Happycamperscolorado
01-23-2015, 04:18 AM
i would replace the stems.

joe1047
01-23-2015, 04:50 AM
hello,
I had the rubber ones that came with the tires on my 2008 Everest for 6 years and no problem. the last year we had the trailer I installed tire moniters on the rubber valves, within a few trips , the valves started to leak.i changed to meatal valve stems and never had a problem again. then we got the new Montana and I had the dealer put the metal ones on because I installed the tire moniters on the valves.make sure if you intend to put the tire moniters on your rig , to have the metal valves put on. hopes this helps.

1retired06
01-23-2015, 07:40 AM
New stems

PackerFan
01-23-2015, 10:08 AM
X2 on the new stems!

WaltBennett
01-23-2015, 02:53 PM
OK, here's the deal. Tire sellers really want to just rip out the old stems as that's the quickest way to deflate the old tires. Rubber stems aren't rubber anymore and won't last more than five years at best before leaking, AND you really don't want to try filling to 80 or more psi with them - they just wiggle around too much. The metal stems from Tredit are all metal save for the seal in the valve itself and the gaskets against the wheels - almost any 'metal' stems at a tire dealer will be only metal clad and not solid. They should be good for at least a couple of sets of tires, although you may have to replace the valves.

Finally, from my personal experience, if you take your wheels/tires to a place to get new tires (because they won't jack the 5er) be absolutely, positively, FIRM that they are NOT to trash your Tredit stems. A Firestone store did that to me even though I'd insisted I didn't want new stems. The old ones were cut off with bolt cutters.

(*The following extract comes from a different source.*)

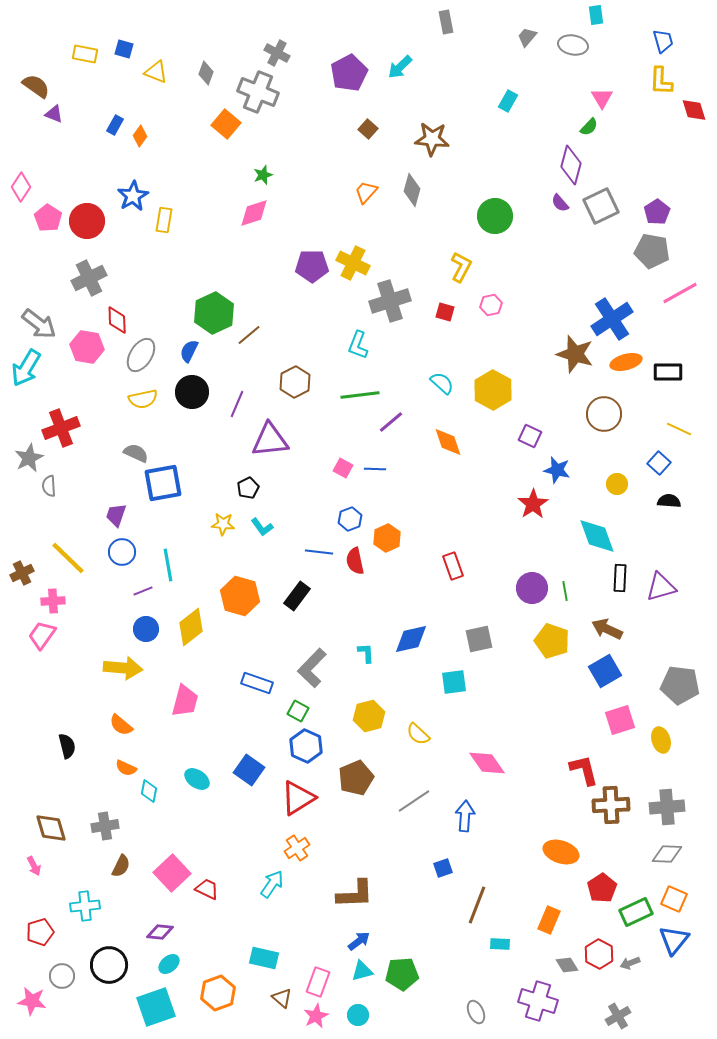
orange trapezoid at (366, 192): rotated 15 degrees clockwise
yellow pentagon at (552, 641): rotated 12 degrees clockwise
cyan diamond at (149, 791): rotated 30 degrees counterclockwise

Forgot to add - if you can't find solid metal stems locally, contact Tredit. They'll sell you the right length ones for about $2 each plus shipping.

DQDick
01-23-2015, 05:01 PM
Since the seal is rubber or similar material and the cost is minimal compared to the tires I replace the stems when I replace the tires. Heat and sum will age anything, why risk it over a few dollars.

WaltBennett
01-24-2015, 12:28 AM
Maybe I should explain it a bit further. Any valve stem has a little screw in valve inside that can age and need replacing periodically. They are less than a buck each. The valve stem body that comes on a Tredit wheel is solid metal and fastened onto the wheel with a nut. There are a couple of rubber gaskets to seal it though, and these are compressed when the stem is fastened. They aren't really exposed to weather much and are made of a material that withstands heat, just like many of the gaskets on your engine. The all 'rubber' or metal clad ones are another thing entirely, and I wouldn't have them on anything but a daily driver vehicle since they won't last much more than five years.

DQDick
01-24-2015, 03:14 AM
Here's another consideration. Your trailer tires aren't supposed to be on your rig longer than 5-7 years anyway.

WaltBennett
01-26-2015, 01:57 AM
That's true, but my personal experience with those so called 'rubber' ones was with our previous TT. The early spring of our fifth year of ownership (bought new) had all four tires either flat or getting there quickly. Every valve stem was leaking from checks in the sides and base. Had to jack the thing up and take the wheels to a local tire store to get them replaced. The manager told me about the expected life time of the even the new ones - 5 to 6 years at best. They inspected the tires and those were all fine at 5 1/2 years of age.